Microsoft presents a new service that will connect its cloud to satellites

Microsoft will be able to connect its cloud platform with satellites.
The American multinational Microsoft has presented this Tuesday Azure Orbital, a new service that will connect its cloud platform with satellites and thus compete with Ground Station of Amazon Web Services, its biggest rival in this field.
In the framework of its Ignite developer conference, which this year was held virtually due to the covid-19 pandemic, the company led by Satya Nadella has shown for the first time how the service will work, which will initially be only available to a select group of your customers.
“The new ground station service enables satellite operators to communicate with and control them, process data, and scale operations directly with Microsoft Azure,” explained Azure Networking Senior Program Manager Yves Pitsch.
With Azure Orbital, operators can schedule contacts with their ships and download the data directly to the virtual network in their cloud, allowing it to be processed immediately using Azure’s own geospatial, analytical and artificial intelligence tools.
The company based in Redmond (Washington state, USA) anticipates that it has already reached agreements to work with companies in the Amergint sector, Kratos, KSAT, KubOS, Viasat, Viasat and US Electrodynamics.
“With access to low-latency global fiber networks and the global scale of Microsoft cloud services, customers can innovate quickly with large amounts of data coming from satellites.
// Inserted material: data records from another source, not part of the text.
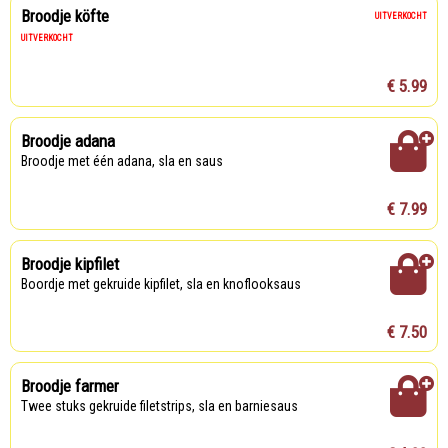
Broodje köfte
UITVERKOCHT
UITVERKOCHT
€ 5.99
Broodje adana
Broodje met één adana, sla en saus
€ 7.99
Broodje kipfilet
Boordje met gekruide kipfilet, sla en knoflooksaus
€ 7.50
Broodje farmer
Twee stuks gekruide filetstrips, sla en barniesaus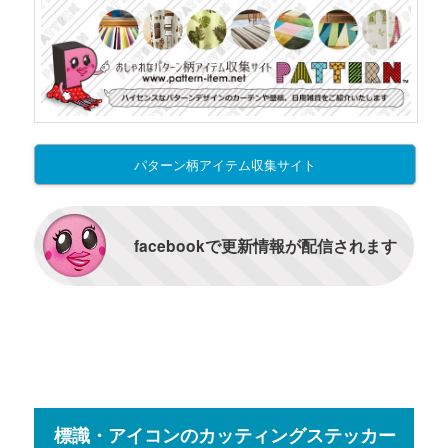
パターン柄アイテム収集サイト
facebookで更新情報が配信されます
標識・アイコンのカッティングステッカー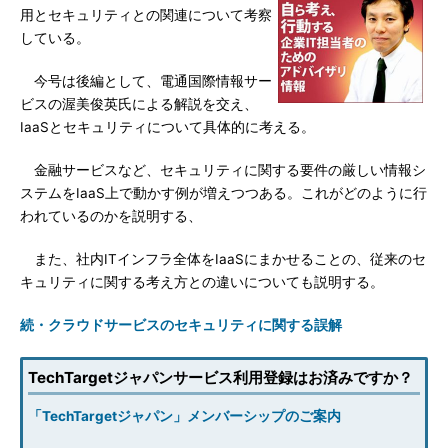
用とセキュリティとの関連について考察
している。
今号は後編として、電通国際情報サー
ビスの渥美俊英氏による解説を交え、
IaaSとセキュリティについて具体的に考える。
金融サービスなど、セキュリティに関する要件の厳しい情報シ
ステムをIaaS上で動かす例が増えつつある。これがどのように行
われているのかを説明する、
また、社内ITインフラ全体をIaaSにまかせることの、従来のセ
キュリティに関する考え方との違いについても説明する。
続・クラウドサービスのセキュリティに関する誤解
TechTargetジャパンサービス利用登録はお済みですか？
「TechTargetジャパン」メンバーシップのご案内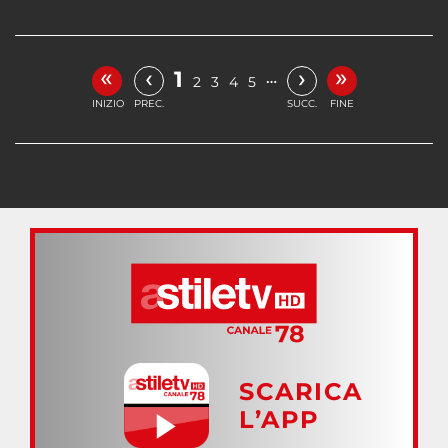
«
»
‹
›
1
…
2
3
4
5
INIZIO
PREC.
SUCC.
FINE
SCARICA
L’APP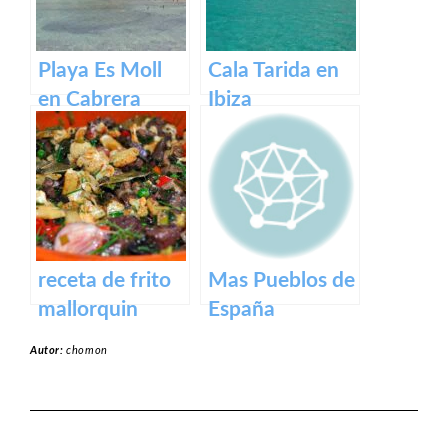
Playa Es Moll
Cala Tarida en
en Cabrera
Ibiza
receta de frito
Mas Pueblos de
mallorquin
España
Autor:
chomon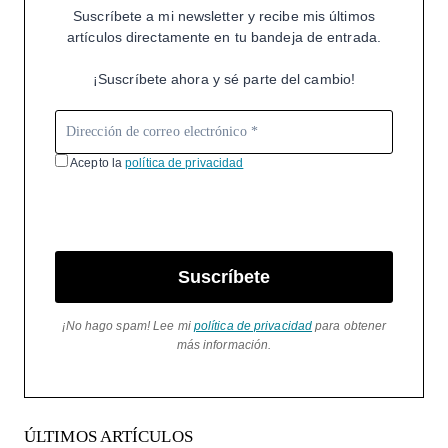
Suscríbete a mi newsletter y recibe mis últimos
artículos directamente en tu bandeja de entrada.
¡Suscríbete ahora y sé parte del cambio!
Acepto la
política de privacidad
Suscríbete
¡No hago spam! Lee mi
política de privacidad
para obtener
más información.
ÚLTIMOS ARTÍCULOS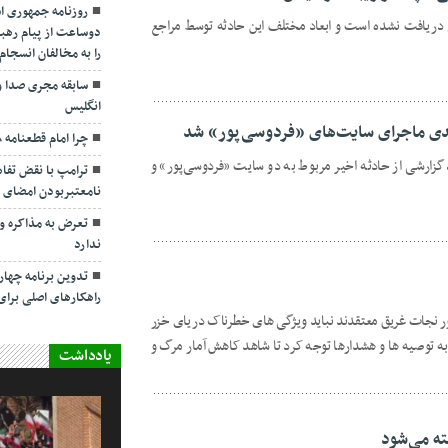
روزنامه جمهوری ا
نی دریافت نشده است و ابعاد مختلف این حادثه توسط مراجع
دوساعت از پیام رهبر
را به مخالفان انسجا
سابقه مجری صدا و
انگلیس
دی ماجرای سایت‌های «فردوسی‌پور» شد
چرا امام قطعنامه ۵۹۸ را پذیرفت؟/ ۲+۴ دلیل
زارشی از حادثه اخیر مربوط به دو سایت «فردوسی‌پور» و
ترامپ با نقض تفاهم
نامعتبربودن امضای خ
تعرض به مذاکره و 
ندارد
تدوین برنامه چهارس
راهکارهای اصلی بر
مور نجات غریق معتقدند نباید ویژگی های خطرناک دریای خزر
به توصیه ها و هشدارها توجه کرد تا شاهد کاهش آمار مرگ و
یادداشت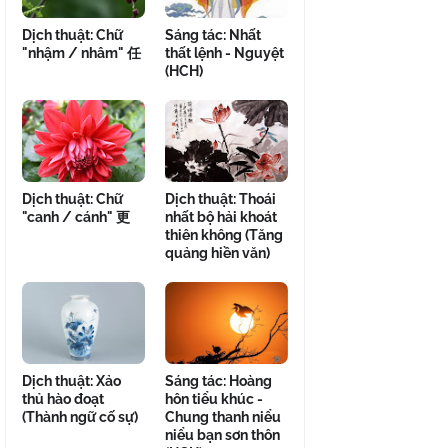
Dịch thuật: Chữ
Sáng tác: Nhất
"nhậm / nhâm" 任
thất lệnh - Nguyệt
(HCH)
Dịch thuật: Chữ
Dịch thuật: Thoái
"canh / cánh" 更
nhất bộ hải khoát
thiên không (Tăng
quảng hiền văn)
Dịch thuật: Xảo
Sáng tác: Hoàng
thủ hào đoạt
hôn tiểu khúc -
(Thành ngữ cố sự)
Chung thanh niểu
niểu bạn sơn thôn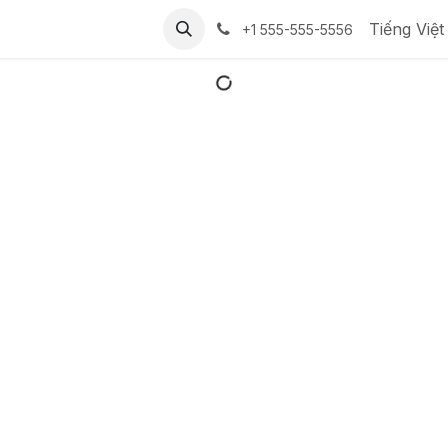
Tiếng Việt
+1 555-555-5556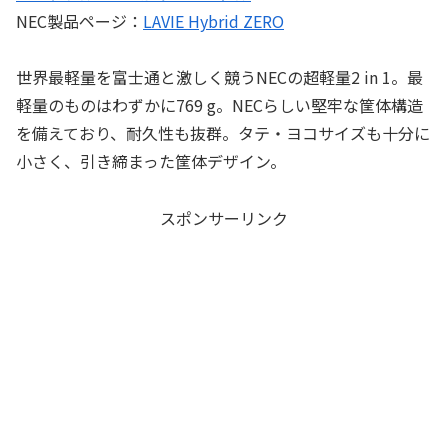
NEC製品ページ：
LAVIE Hybrid ZERO
世界最軽量を富士通と激しく競うNECの超軽量2 in 1。最
軽量のものはわずかに769 g。NECらしい堅牢な筐体構造
を備えており、耐久性も抜群。タテ・ヨコサイズも十分に
小さく、引き締まった筐体デザイン。
スポンサーリンク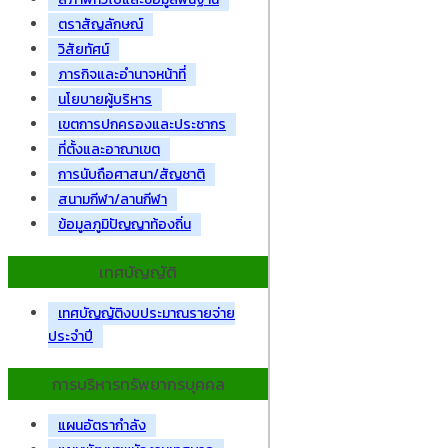
ตราสัญลักษณ์
วิสัยทัศน์
ภารกิจและอำนาจหน้าที่
นโยบายผู้บริหาร
เขตการปกครองและประชากร
ที่ตั้งและอาณาเขต
การนับถือศาสนา/สัญชาติ
สนามกีฬา/ลานกีฬา
ข้อมูลภูมิปัญญาท้องถิ่น
เทศบัญญัติ
เทศบัญญัติงบประมาณรายจ่าย
ประจำปี
การบริหารทรัพยากรบุคคล
แผนอัตรากำลัง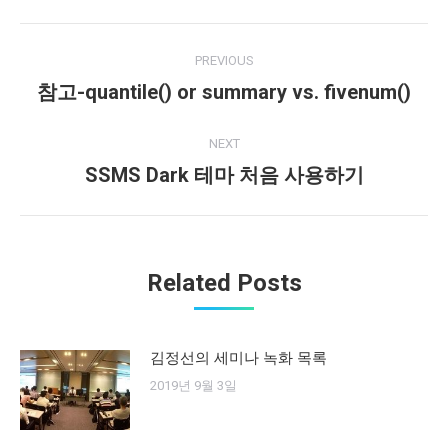
Post
PREVIOUS
navigation
참고-quantile() or summary vs. fivenum()
Previous
post:
NEXT
SSMS Dark 테마 처음 사용하기
Next
post:
Related Posts
김정선의 세미나 녹화 목록
2019년 9월 3일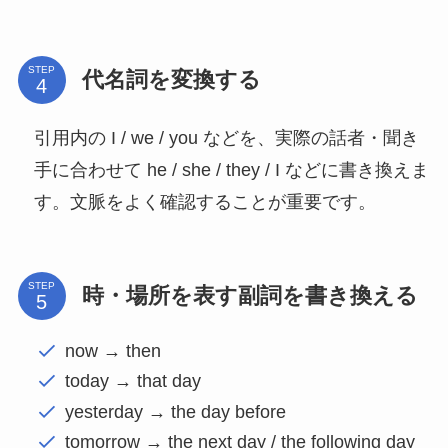
STEP
代名詞を変換する
引用内の I / we / you などを、実際の話者・聞き
手に合わせて he / she / they / I などに書き換えま
す。文脈をよく確認することが重要です。
STEP
時・場所を表す副詞を書き換える
now → then
today → that day
yesterday → the day before
tomorrow → the next day / the following day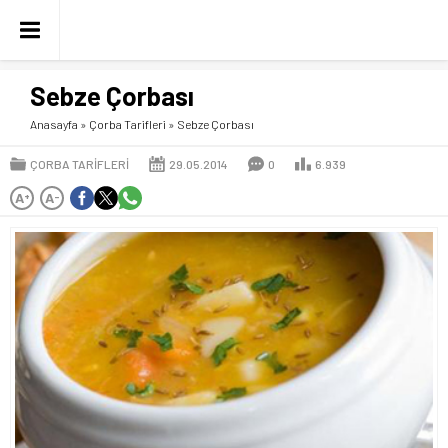
Sebze Çorbası
Anasayfa
»
Çorba Tarifleri
»
Sebze Çorbası
ÇORBA TARIFLERI
29.05.2014
0
6.939
A
A
+
-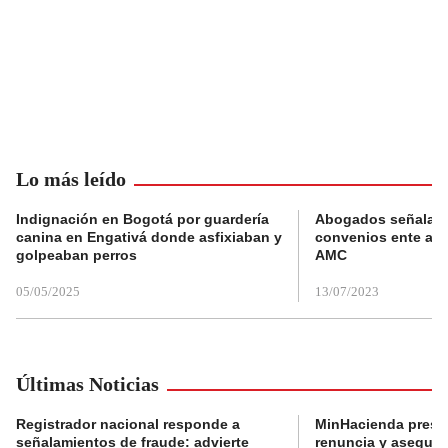
Lo más leído
Indignación en Bogotá por guardería
Abogados señalan 
canina en Engativá donde asfixiaban y
convenios ente alc
golpeaban perros
AMC
05/05/2025
13/07/2023
Últimas Noticias
Registrador nacional responde a
MinHacienda presen
señalamientos de fraude: advierte
renuncia y aseguró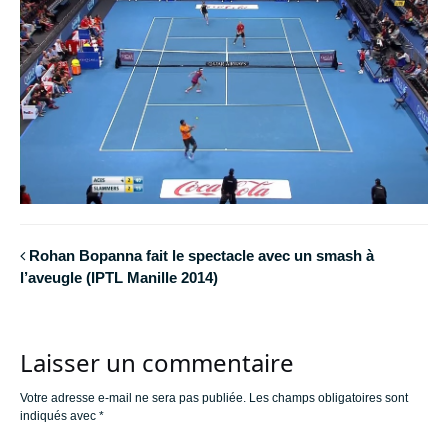
Rohan Bopanna fait le spectacle avec un smash à
l’aveugle (IPTL Manille 2014)
Laisser un commentaire
Votre adresse e-mail ne sera pas publiée.
Les champs obligatoires sont
indiqués avec
*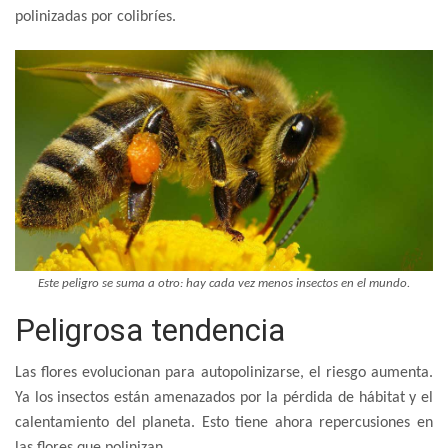
polinizadas por colibríes.
Este peligro se suma a otro: hay cada vez menos insectos en el mundo.
Peligrosa tendencia
Las flores evolucionan para autopolinizarse, el riesgo aumenta.
Ya los insectos están amenazados por la pérdida de hábitat y el
calentamiento del planeta. Esto tiene ahora repercusiones en
las flores que polinizan.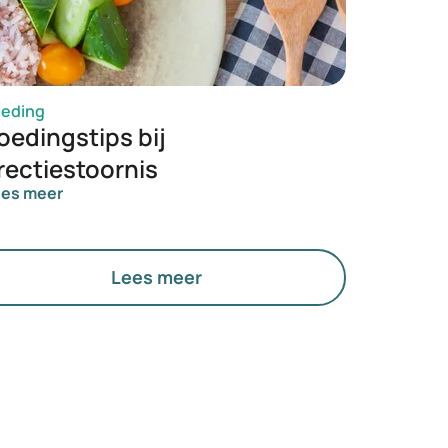
oeding
oedingstips bij
rectiestoornis
ees meer
Lees meer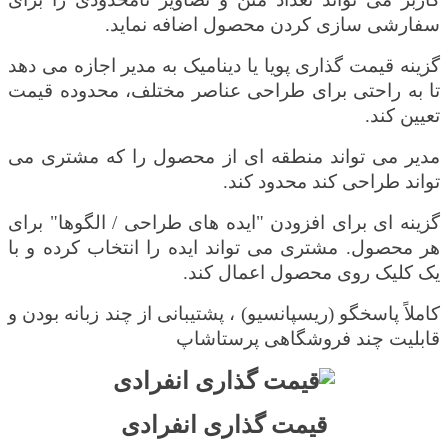
سفارشی سازی کردن محصول اضافه نماید.
گزینه قیمت گذاری پویا یا دینامیک به مدیر اجازه می دهد
تا به راحتی برای طراحی عناصر مختلف، محدوده قیمت
تعیین کند.
مدیر می تواند منطقه ای از محصول را که مشتری می
تواند طراحی کند محدود کند.
گزینه ای برای افزودن "ایده های طراحی / الگوها" برای
هر محصول. مشتری می تواند ایده را انتخاب کرده و با
یک کلیک روی محصول اعمال کند.
کاملاً پاسخگو (ریسپانسیو) ، پشتیبانی از چند زبانه بودن و
قابلیت چند فروشگاهی پرستاشاپ
قیمت گذاری انفرادی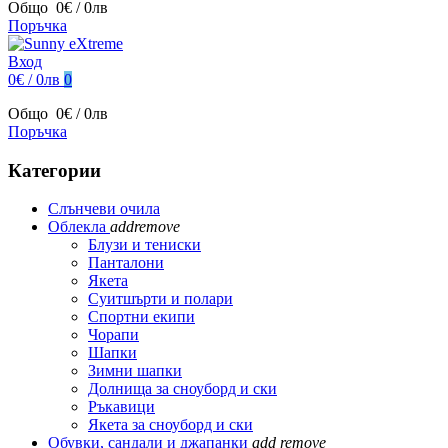
Общо
0€ / 0лв
Поръчка
Вход
0€ / 0лв
0
Общо
0€ / 0лв
Поръчка
Категории
Слънчеви очила
Облекла
add
remove
Блузи и тениски
Панталони
Якета
Суитшърти и полари
Спортни екипи
Чорапи
Шапки
Зимни шапки
Долнища за сноуборд и ски
Ръкавици
Якета за сноуборд и ски
Обувки, сандали и джапанки
add
remove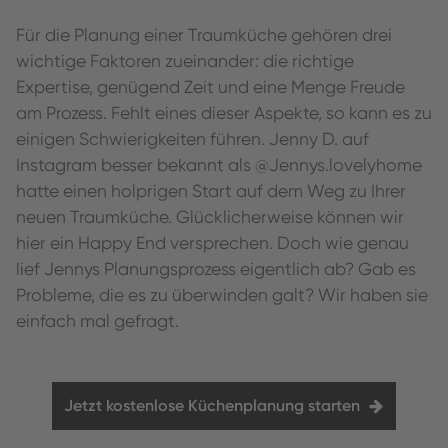
Für die Planung einer Traumküche gehören drei
wichtige Faktoren zueinander: die richtige
Expertise, genügend Zeit und eine Menge Freude
am Prozess. Fehlt eines dieser Aspekte, so kann es zu
einigen Schwierigkeiten führen. Jenny D. auf
Instagram besser bekannt als @Jennys.lovelyhome
hatte einen holprigen Start auf dem Weg zu Ihrer
neuen Traumküche. Glücklicherweise können wir
hier ein Happy End versprechen. Doch wie genau
lief Jennys Planungsprozess eigentlich ab? Gab es
Probleme, die es zu überwinden galt? Wir haben sie
einfach mal gefragt.
Jetzt kostenlose Küchenplanung starten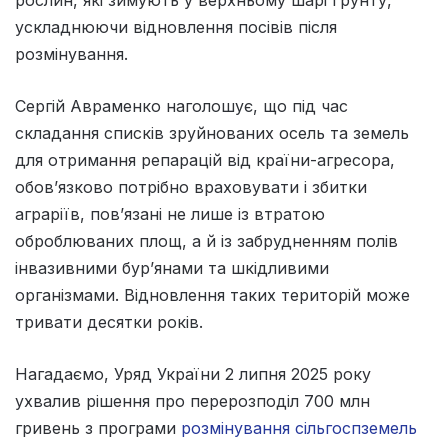
ускладнюючи відновлення посівів після
розмінування.
Сергій Авраменко наголошує, що під час
складання списків зруйнованих осель та земель
для отримання репарацій від країни-агресора,
обов’язково потрібно враховувати і збитки
аграріїв, пов’язані не лише із втратою
оброблюваних площ, а й із забрудненням полів
інвазивними бур’янами та шкідливими
організмами. Відновлення таких територій може
тривати десятки років.
Нагадаємо, Уряд України 2 липня 2025 року
ухвалив рішення про перерозподіл 700 млн
гривень з програми
розмінування сільгоспземель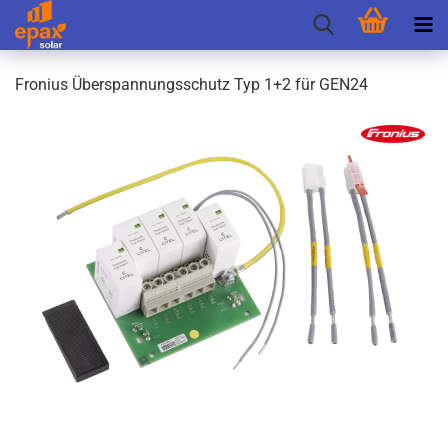
Fro­ni­us Über­span­nungs­schutz Typ 1+2 für GEN24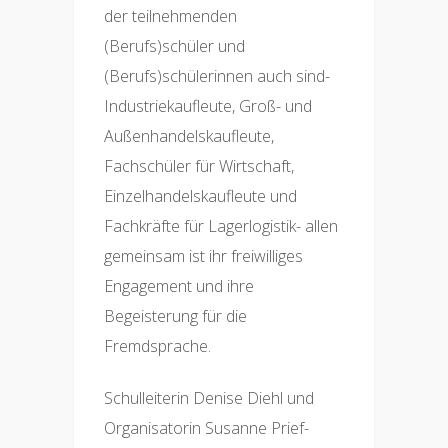
der teilnehmenden
(Berufs)schüler und
(Berufs)schülerinnen auch sind-
Industriekaufleute, Groß- und
Außenhandelskaufleute,
Fachschüler für Wirtschaft,
Einzelhandelskaufleute und
Fachkräfte für Lagerlogistik- allen
gemeinsam ist ihr freiwilliges
Engagement und ihre
Begeisterung für die
Fremdsprache.
Schulleiterin Denise Diehl und
Organisatorin Susanne Prief-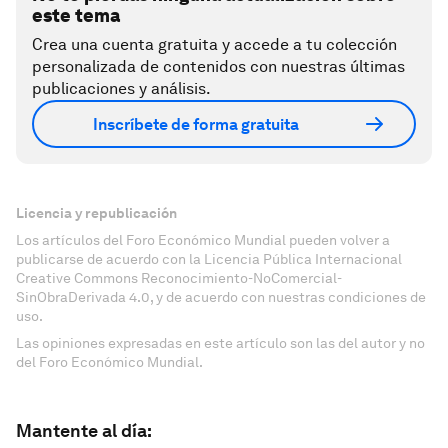
este tema
Crea una cuenta gratuita y accede a tu colección
personalizada de contenidos con nuestras últimas
publicaciones y análisis.
Inscríbete de forma gratuita
Licencia y republicación
Los artículos del Foro Económico Mundial pueden volver a
publicarse de acuerdo con la Licencia Pública Internacional
Creative Commons Reconocimiento-NoComercial-
SinObraDerivada 4.0, y de acuerdo con nuestras condiciones de
uso.
Las opiniones expresadas en este artículo son las del autor y no
del Foro Económico Mundial.
Mantente al día: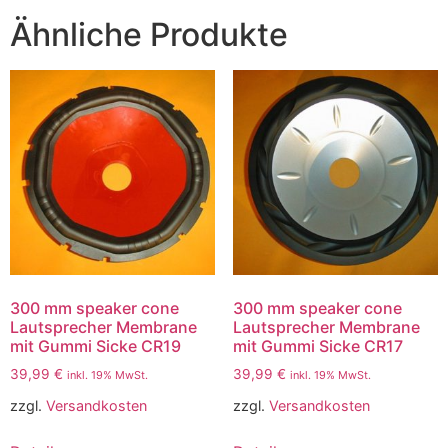
Ähnliche Produkte
300 mm speaker cone
300 mm speaker cone
Lautsprecher Membrane
Lautsprecher Membrane
mit Gummi Sicke CR19
mit Gummi Sicke CR17
39,99
€
39,99
€
inkl. 19% MwSt.
inkl. 19% MwSt.
zzgl.
Versandkosten
zzgl.
Versandkosten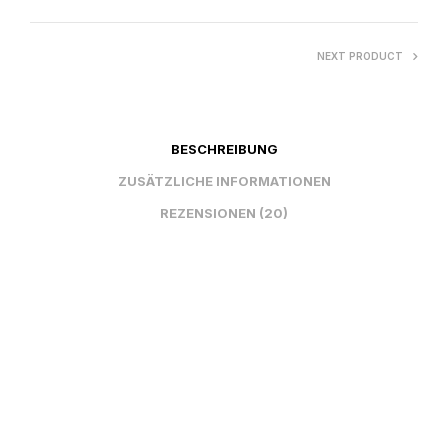
NEXT PRODUCT
BESCHREIBUNG
ZUSÄTZLICHE INFORMATIONEN
REZENSIONEN (20)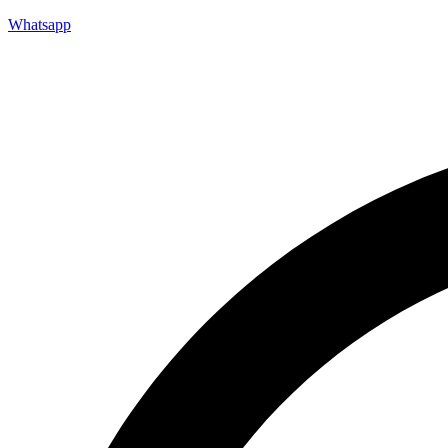
Whatsapp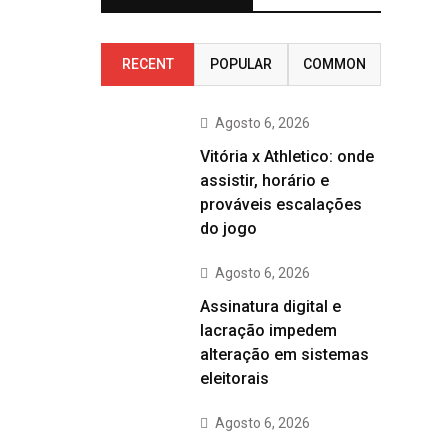
RECENT
POPULAR
COMMON
Agosto 6, 2026
Vitória x Athletico: onde
assistir, horário e
prováveis escalações
do jogo
Agosto 6, 2026
Assinatura digital e
lacração impedem
alteração em sistemas
eleitorais
Agosto 6, 2026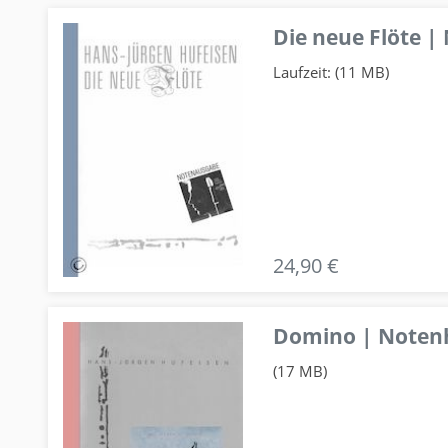
Die neue Flöte |
Laufzeit: (11 MB)
24,90 €
Domino | Notenhe
(17 MB)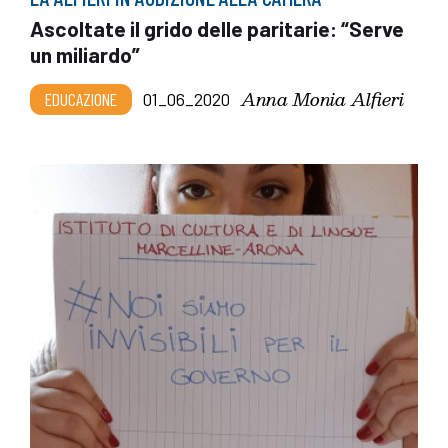
Ascoltate il grido delle paritarie: “Serve
un miliardo”
Anna Monia Alfieri
EDUCAZIONE
01_06_2020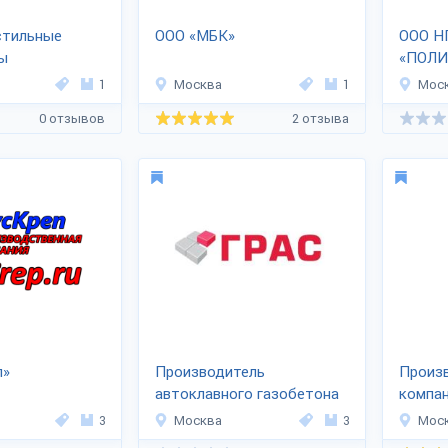
кстильные
ООО «МБК»
ООО 
ы
«ПОЛИ
1
Москва
1
Мос
0 отзывов
2 отзыва
п»
Производитель
Произ
автоклавного газобетона
компа
«ГРАС»
3
Москва
3
Мос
The cloud is at the center of modern communications for remote operations and for gathering, processing and distributing vast amounts of data from space, “added Pitsch.
At Ignite, the company that owns the Windows operating system also announces that on October 30 it will launch its health commitment in the Microsoft Cloud for Healthcare in a generalized way, with the aim of offering solutions to the needs of the health sector during the crisis due to the covid-19.
Microsoft Cloud for Healthcare, announced in May, is designed to adapt Azure’s own data processing and analysis tools to the world of hospitals and public health, with a special emphasis on ensuring interoperability between different systems.
Another novelty announced this Tuesday was the preliminary launch of Microsoft Power Automate Desktop, which allows automating tasks in Windows intuitively and with little effort, that is, in a way suitable for those who do not have computer programming knowledge.
This is the latest addition to a project – to make automation processes available to the general public – that took a quantum leap in May with the acquisition by Microsoft of the robotic process automation company (RPA, for its acronym in English) Softmotive.
Robotic process automation is a software-based technology – despite the name, there is no physical robot involved – that through automated learning observes and learns about repetitive and tedious tasks carried out by people, and creates automatic processes to replace effort human.
The processes that are automated can be very complex – as long as they are repetitive and leave little room for improvisation – or as simple as moving digital files from one place to another or copying and pasting information between different files.